Ensure that a screw of the correct length is used.
  • Too short screws do not have enough threads to engage the far cortex properly. This problem increases when self-tapping screws are used due to the geometry of their tips.
  • Too long screws endanger the soft tissues, especially tendons and neurovascular structures. With self-tapping screws, the sharp cutting flutes are especially dangerous, and great care has to be taken that the flutes do not protrude beyond the cortical surface.
Correct screw length for fracture fixation means screws should not be too long or too short.

Pitfall: screw too close to the fracture

Do not insert screws too close to the fracture apex. A minimal distance from the fracture line, equal to the screw head diameter, must be observed.
Screw placement not close to the fracture apex and with minimal distance to the fracture line equal to the diameter of the screw head

Pitfall: beware of fissure lines

Often there are short fissure lines that are not apparent on the x-rays. Check for these under direct vision and ensure the screws are not inserted through these fissure lines.
Screws inserted to avoid passing through short fissures

Pitfall: screw convergence

The screws should not converge to one point on the far cortex, as this may weaken the fixation if the holes are too close or if fissuring occurs when the screws are tightened. Such convergence will only occur if there is a failure to insert the screws perpendicular to the fracture plane.
In lag-screw fixation of an oblique metacarpal fracture, the screws should not converge to one point on the far cortex.

8. Final assessment

Confirm correct rotational alignment by clinical examination.

This intraoperative photo shows the lag screw fixation of a spiral fracture of the 3rd metacarpal shaft.

intraoperative photo showing the lag screw fixation of a spiral fracture of the 3rd metacarpal shaft

Image intensification may be used to confirm anatomical reduction and correct placement of implants in two views.

AP and oblique x-ray showing lag screw fixation of a spiral fracture of the 3rd metacarpal shaft

9. Aftercare

Postoperative phases

The aftercare can be divided into four phases of healing:

  • Inflammatory phase (week 1–3)
  • Early repair phase (week 4–6)
  • Late repair and early tissue remodeling phase (week 7–12)
  • Remodeling and reintegration phase (week 13 onwards)

Full details on each phase can be found here.

Postoperative treatment

If there is swelling, the hand is supported with a dorsal splint for a week. This would allow for finger movement and help with pain and edema control. The arm should be actively elevated to help reduce the swelling.

The hand should be splinted in an intrinsic plus (Edinburgh) position:

  • Neutral wrist position or up to 15° extension
  • Metacarpophalangeal (MCP) joint in 90° flexion
  • Proximal interphalangeal (PIP) joint in extension
Dorsal splint to treat a dislocation of the proximal interphalangeal joint

The reason for splinting the MCP joint in flexion is to maintain its collateral ligament at maximal length, avoiding scar contraction.

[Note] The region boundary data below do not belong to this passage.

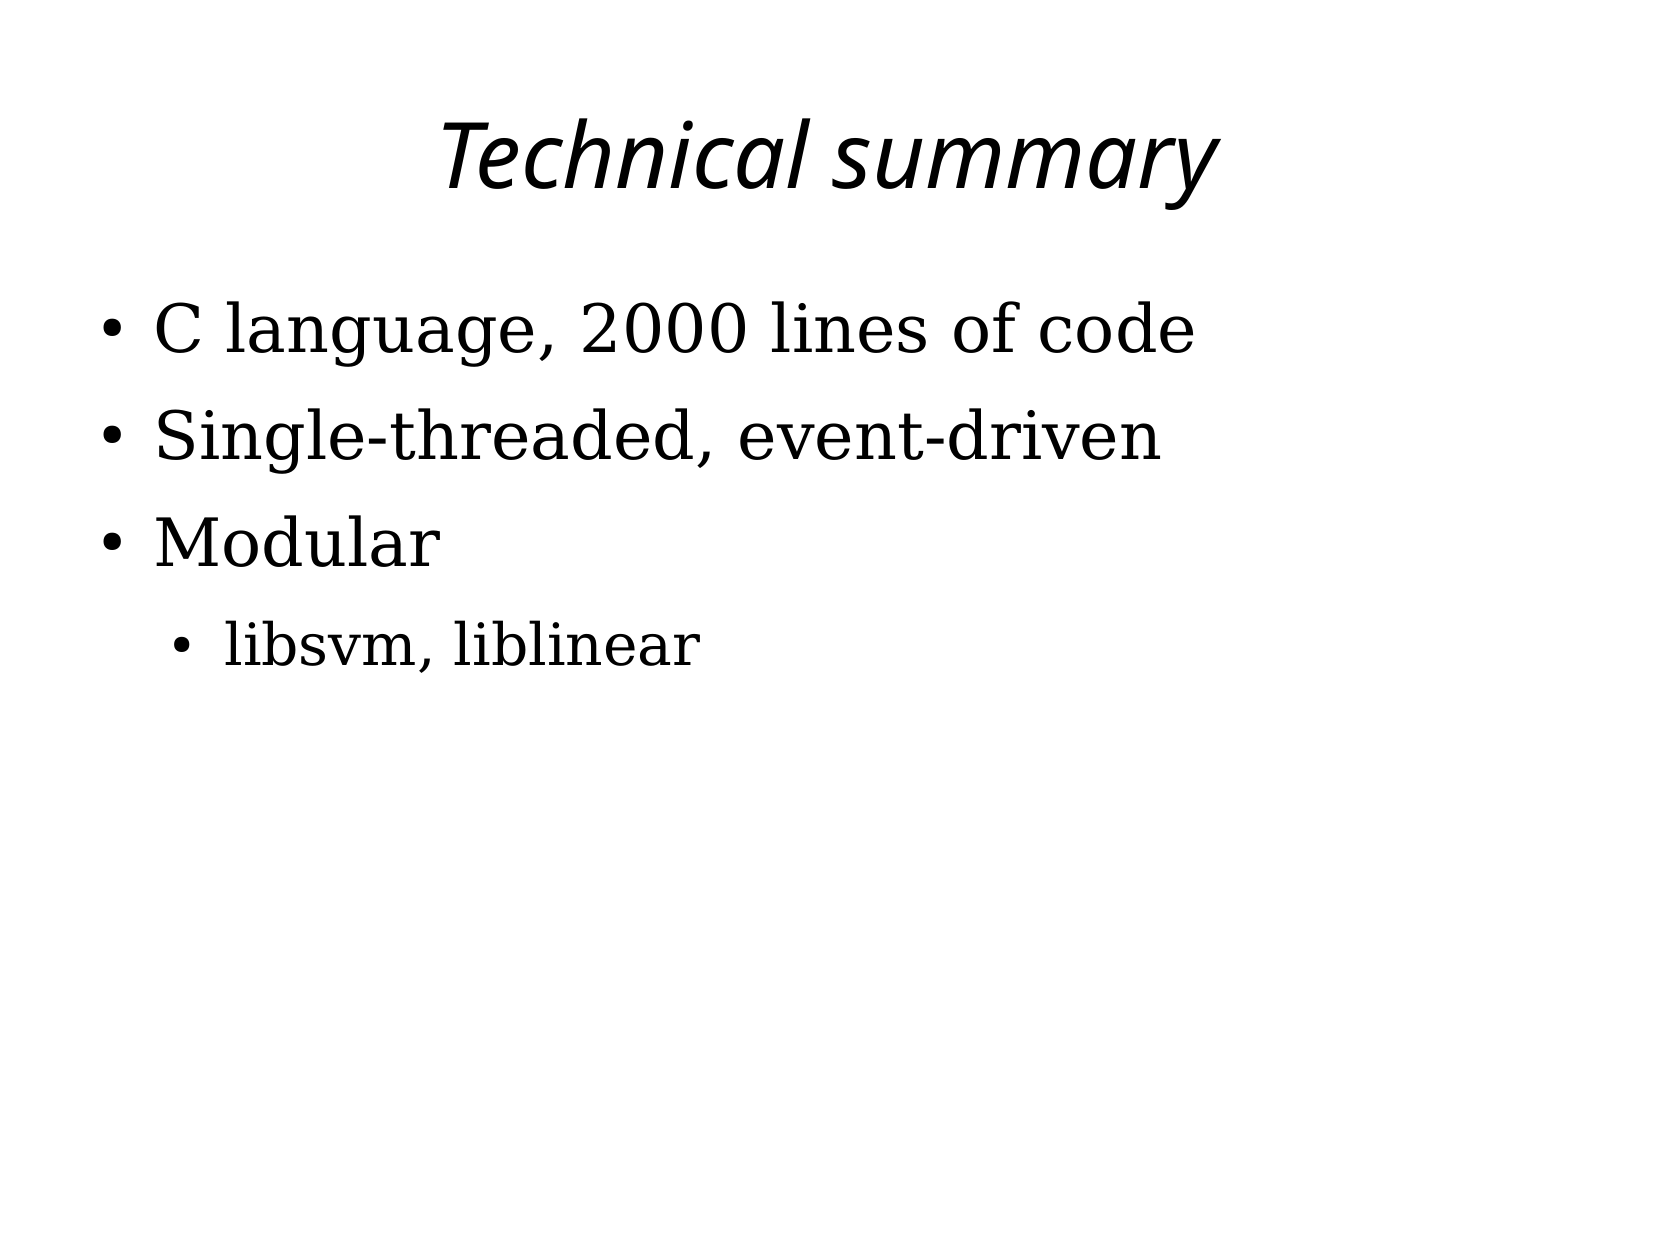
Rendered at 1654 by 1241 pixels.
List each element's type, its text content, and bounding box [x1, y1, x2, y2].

title Technical summary [82, 49, 1571, 257]
list C language, 2000 lines of code Single-threaded, event-driven Modular libsvm, liblinear [82, 290, 1571, 1109]
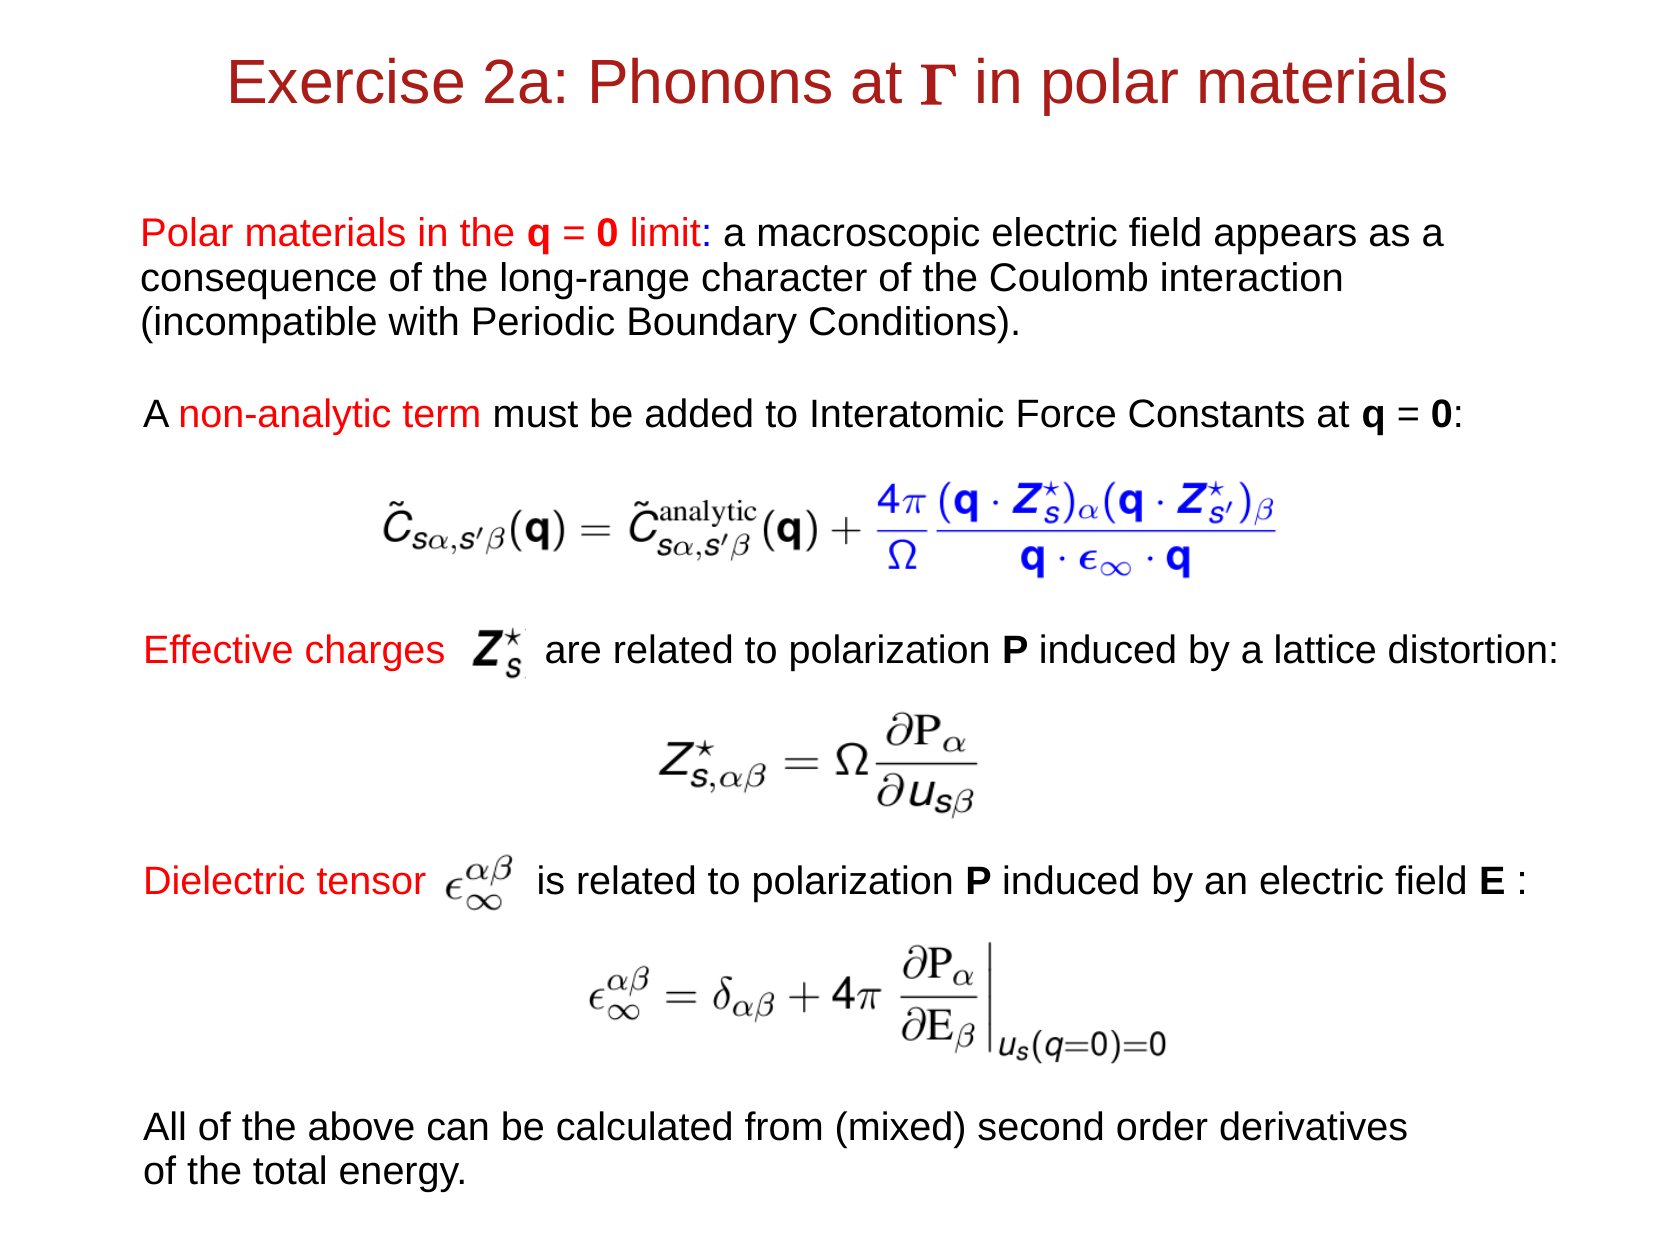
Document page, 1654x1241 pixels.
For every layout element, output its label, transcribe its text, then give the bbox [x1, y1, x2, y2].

PIP joint extension in this position also maintains the length of the volar plate.

The metacarpophalangeal joint in flexion maintains the collateral ligament at maximal length and the proximal interphalangeal in extension maintains the length of the volar plate.

After subsided swelling, protect the digit with buddy strapping to a neighboring finger to neutralize lateral forces on the finger.

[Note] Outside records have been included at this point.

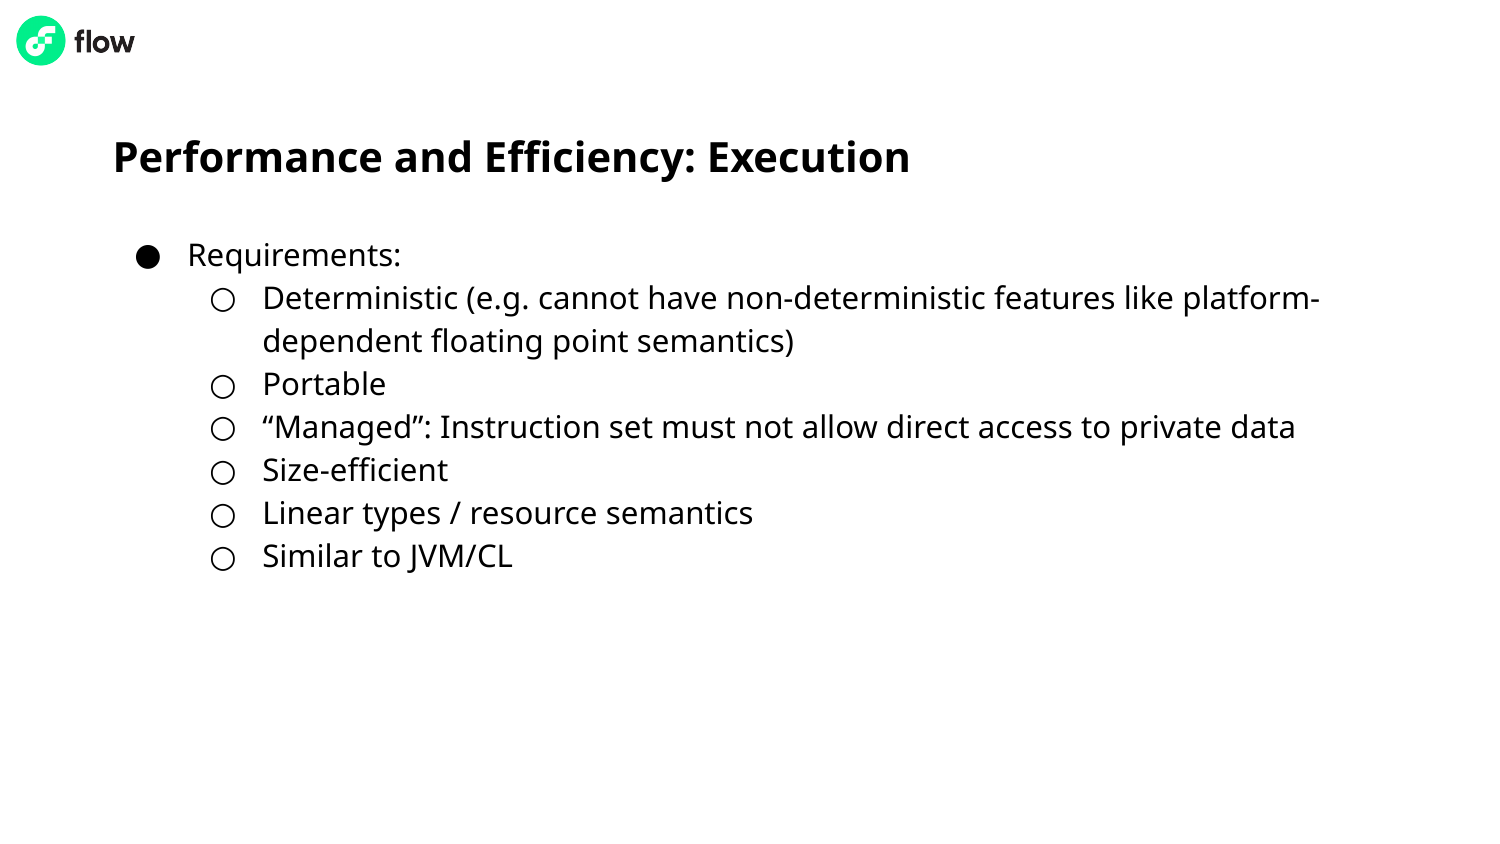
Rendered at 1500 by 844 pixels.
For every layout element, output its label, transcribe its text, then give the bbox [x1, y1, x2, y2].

text_box Performance and Efficiency: Execution [97, 115, 1156, 197]
picture [14, 14, 137, 67]
text_box Requirements: Deterministic (e.g. cannot have non-deterministic features like platform-dependent floating point semantics) Portable “Managed”: Instruction set must not allow direct access to private data Size-efficient Linear types / resource semantics Similar to JVM/CL [97, 214, 1409, 777]
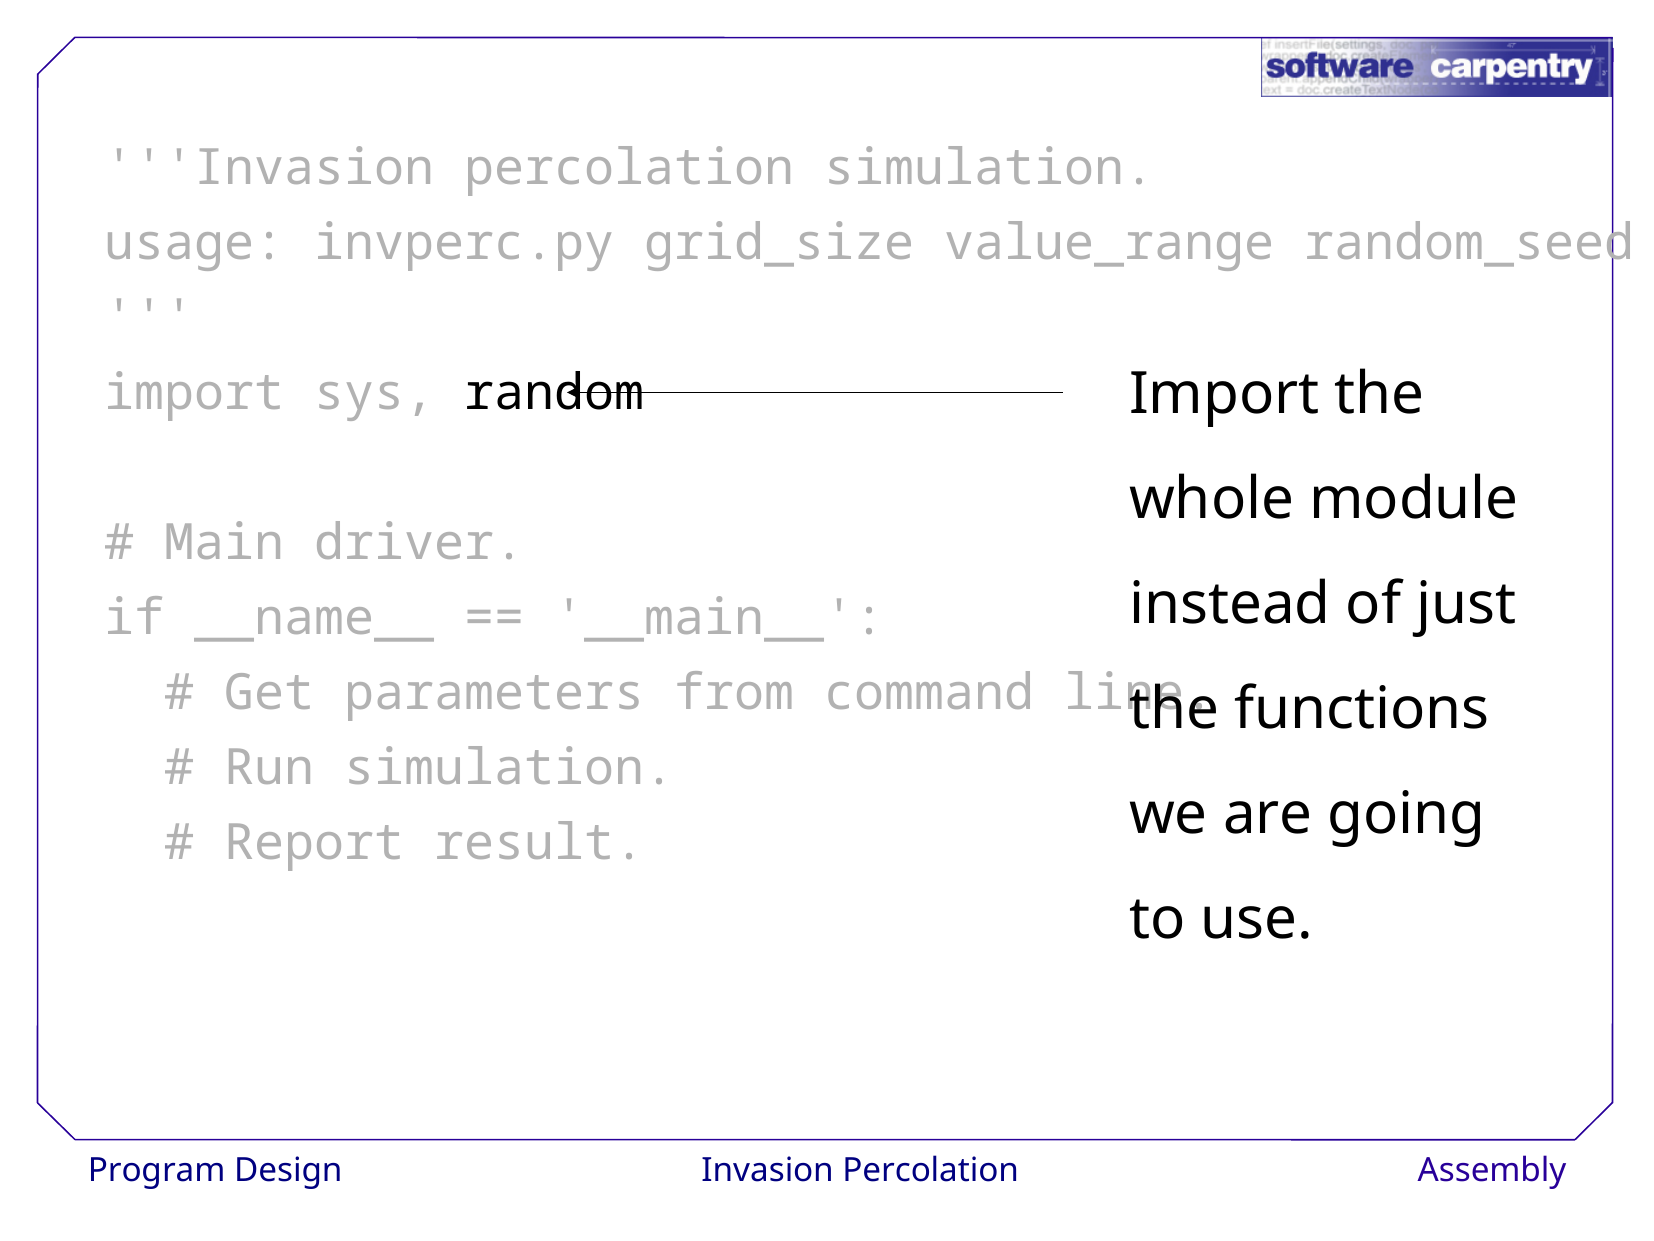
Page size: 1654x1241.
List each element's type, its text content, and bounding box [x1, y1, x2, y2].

Buddy strapping avoiding direct skin contact with adjacent fingers as conservative treatment

Functional exercises

To prevent joint stiffness, the patient should be instructed to begin active motion (flexion and extension) immediately after surgery.

Functional exercises for the hand

Follow-up

See the patient after 5 and 10 days of surgery.

Implant removal

The implants may need to be removed in cases of soft-tissue irritation.

In case of joint stiffness or tendon adhesion restricting finger movement, arthrolysis or tenolysis may become necessary. In these circumstances, the implants can be removed at the same time.